I get my soapmaking supplies online, except for olive oil which I can get cheaper by buying at Sam's when we go shopping. I just the other day figured the costs for making my own soap, and it comes out from about .70 per bar to $1.10 per bar (the difference being mainly the cost of the essential oils I use). And to compare this with storebought soap? Ha! What a joke! _No_ comparison. All the commercial detergents cause me to break out in a rash, but homemade SOAP is soothing and moisturizing. 

Also, as someone else mentioned, just sell a few bars out of every batch (I sell mine for $4.00 each) and you've recouped your costs and the rest of the batch is yours for free. 

~Lannie


----------



## Charleen (May 12, 2002)

Runswithsheep said:


> I bought all my ingredients that I needed for soap; lye beads, coconut oil, olive oil, lard...and found that my little soap bars are going to be much more expensive than just buying the cheap soap at the store. Any ideas how to make it less expensive? Has anyone rendered tallow for soap? I can't even find a butcher that has extra beef fat lying around. Where do you get tallow? And inexpensive coconut oil?
> I would love to hear what recipes work best for you as I'm a novice at this. Josie


Josie - welcome to the world of soaping! Being a novice, I suggest Kathy Miller's soaping website. You'll find quite a few recipes on there to start with. 

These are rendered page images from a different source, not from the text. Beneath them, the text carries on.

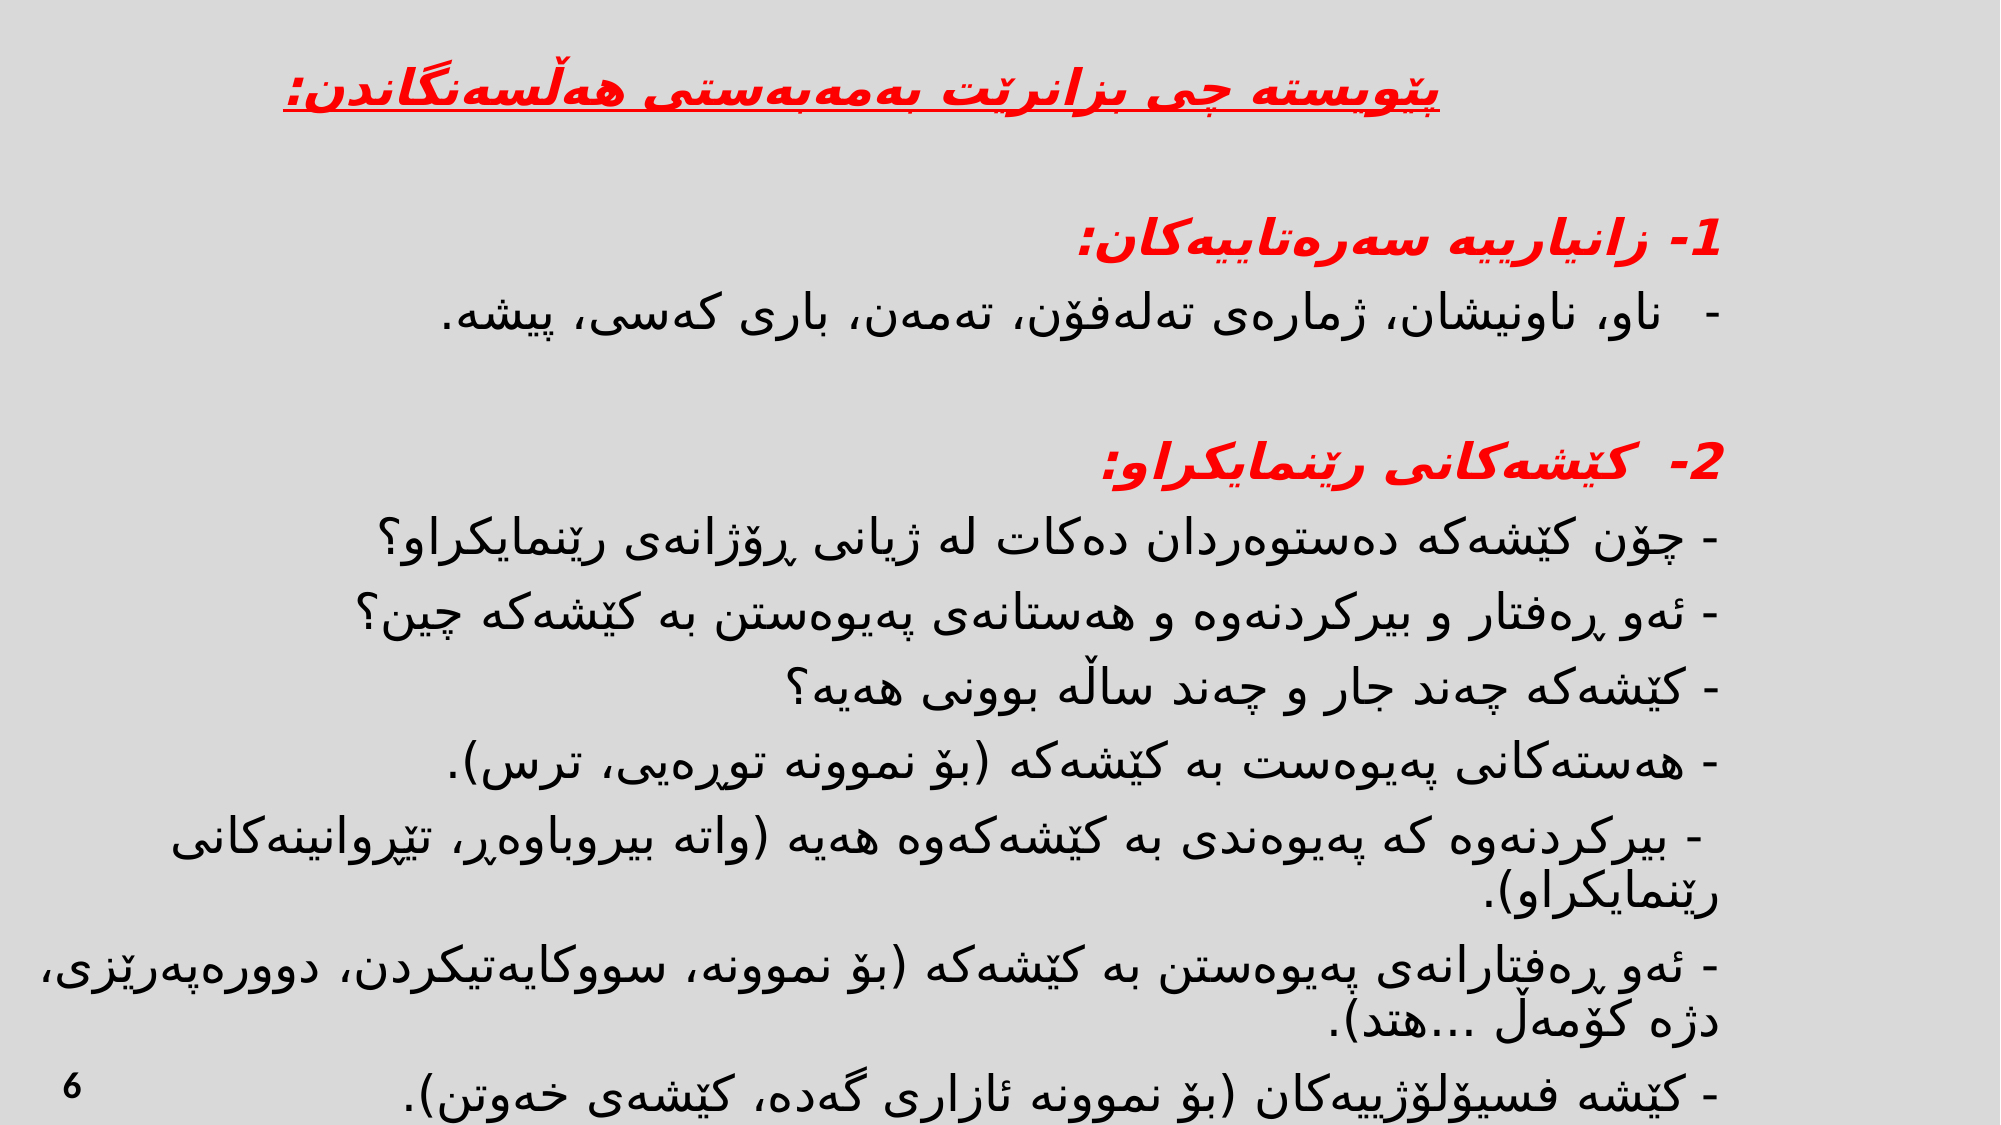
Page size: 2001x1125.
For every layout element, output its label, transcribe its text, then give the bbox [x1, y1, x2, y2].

text_box پێویستە چی بزانرێت بەمەبەستی هەڵسەنگاندن: 1- زانیارییە سەرەتاییەكان: ناو، ناونیشان، ژمارەی تەلەفۆن، تەمەن، باری كەسی، پیشە. 2- کێشەکانی رێنمایكراو: - چۆن کێشەکە دەستوەردان دەکات لە ژیانی ڕۆژانەی رێنمایكراو؟ - ئەو ڕەفتار و بیرکردنەوە و هەستانەی پەیوەستن بە کێشەکە چین؟ - کێشەکە چەند جار و چەند ساڵە بوونی هەیە؟ - هەستەکانی پەیوەست بە کێشەکە (بۆ نموونە توڕەیی، ترس). - بیرکردنەوە کە پەیوەندی بە کێشەکەوە هەیە (واتە بیروباوەڕ، تێڕوانینەکانی رێنمایكراو). - ئەو ڕەفتارانەی پەیوەستن بە کێشەکە (بۆ نموونە، سووکایەتیکردن، دوورەپەرێزی، دژە كۆمەڵ ...هتد). - كێشە فسیۆلۆژییەكان (بۆ نموونە ئازاری گەدە، كێشەی خەوتن). - پەیوەندییە کەسییەکان لەگەڵ (ئەندامانی خێزان، هاوڕێ و هاوپۆلەکان، هاوتەمەنەكانی ...هتد). [0, 54, 1737, 756]
text_box [0, 0, 2000, 1125]
text_box 6 [0, 1053, 167, 1114]
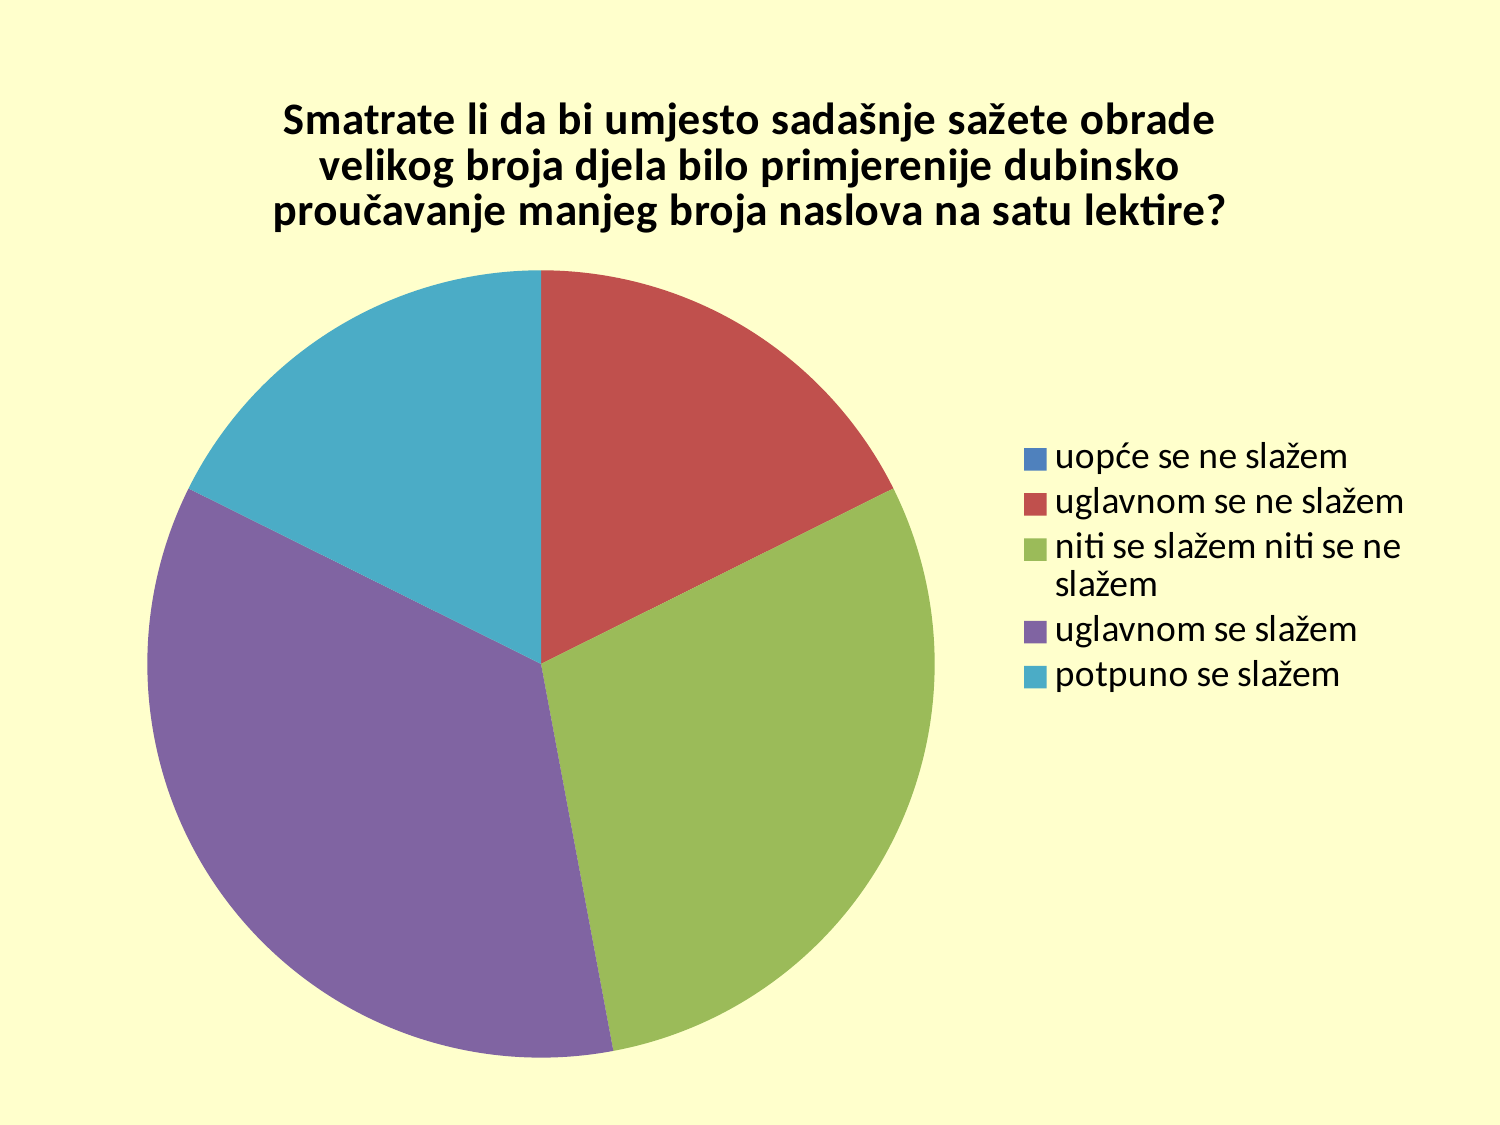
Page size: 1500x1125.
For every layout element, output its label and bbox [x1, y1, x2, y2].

chart [70, 58, 1430, 1079]
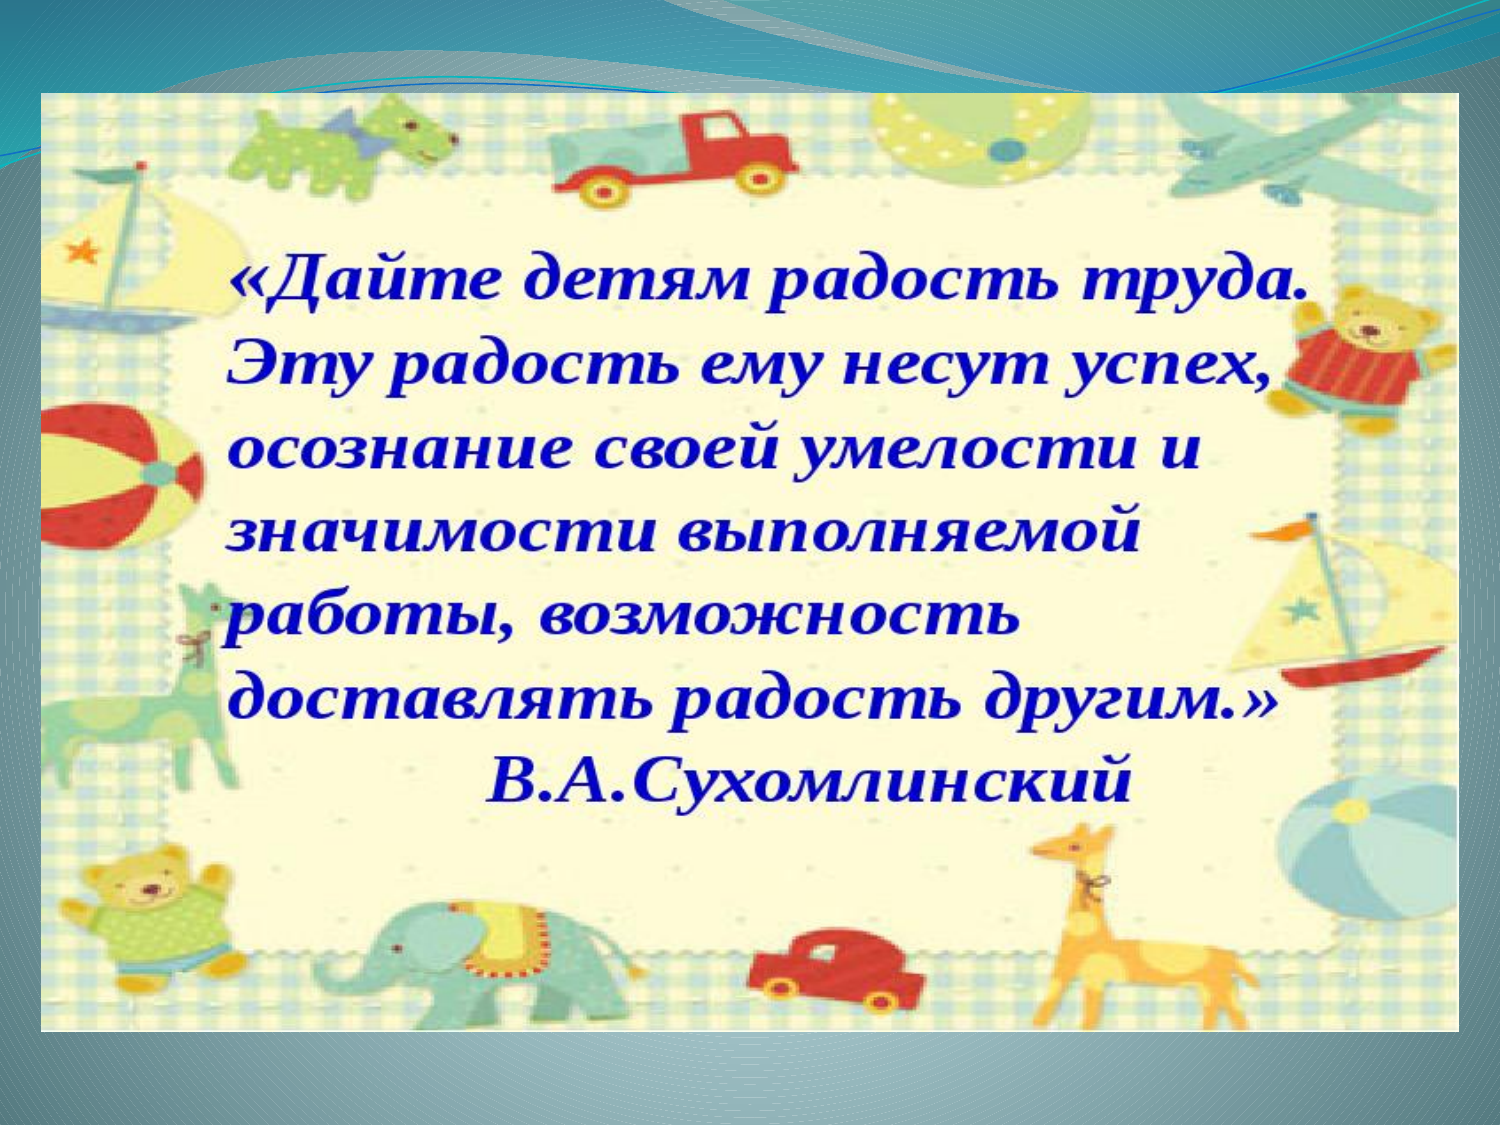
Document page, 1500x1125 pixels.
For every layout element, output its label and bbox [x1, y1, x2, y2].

picture [41, 93, 1459, 1032]
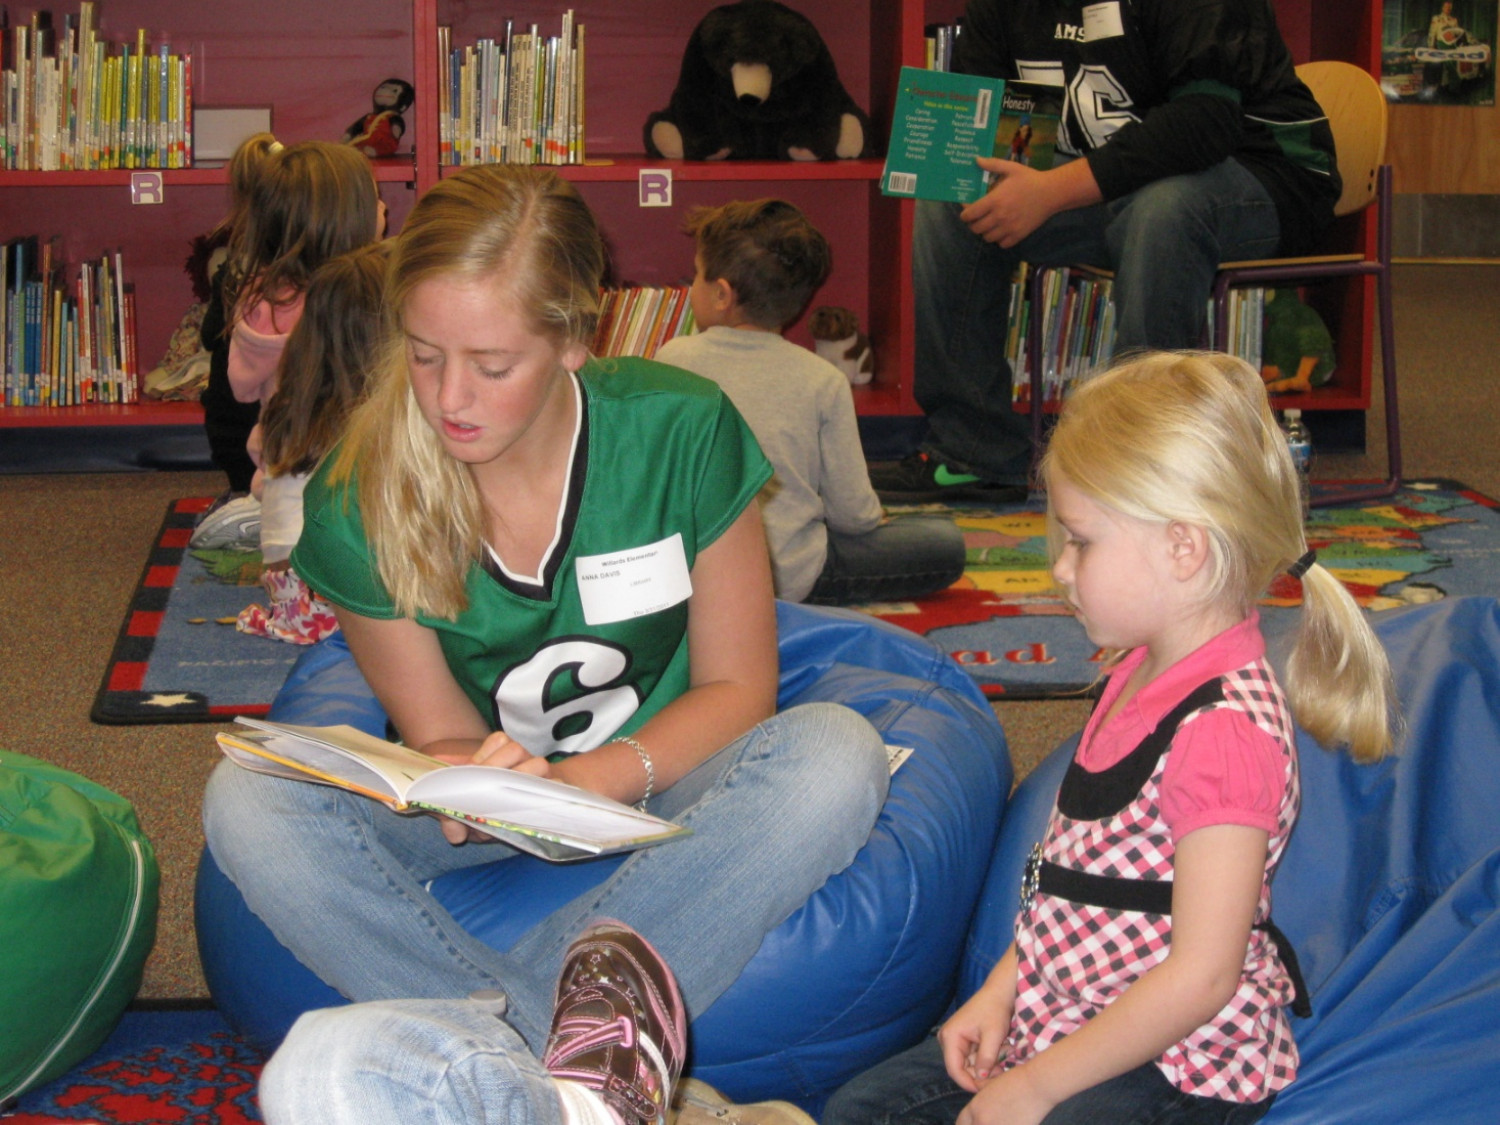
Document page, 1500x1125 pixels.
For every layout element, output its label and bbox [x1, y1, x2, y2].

Comparing homemade soap to commercial bars is like comparing apples to oranges. We began making our own soap because we were concerned with what we were putting on our skin. The cost did not figure into it at all. For us, the most costly item in our soap is the EO we choose to use.

Tallow- contact a butcher in your area. Tell him that you'd be interested in buying some the next time he butchers a cow. And ask him to grind it for you, so it's easier to render down. You can also use deer, goat, or sheep tallow.

Coconut Oil - unless you're ordering a drum of it online the cheapest I have found is in Super Walmart. The LouAna brand is just over $3, you can find it in the baking aisle along with tubs of lard, sunflower oil, olive oil, etc.


----------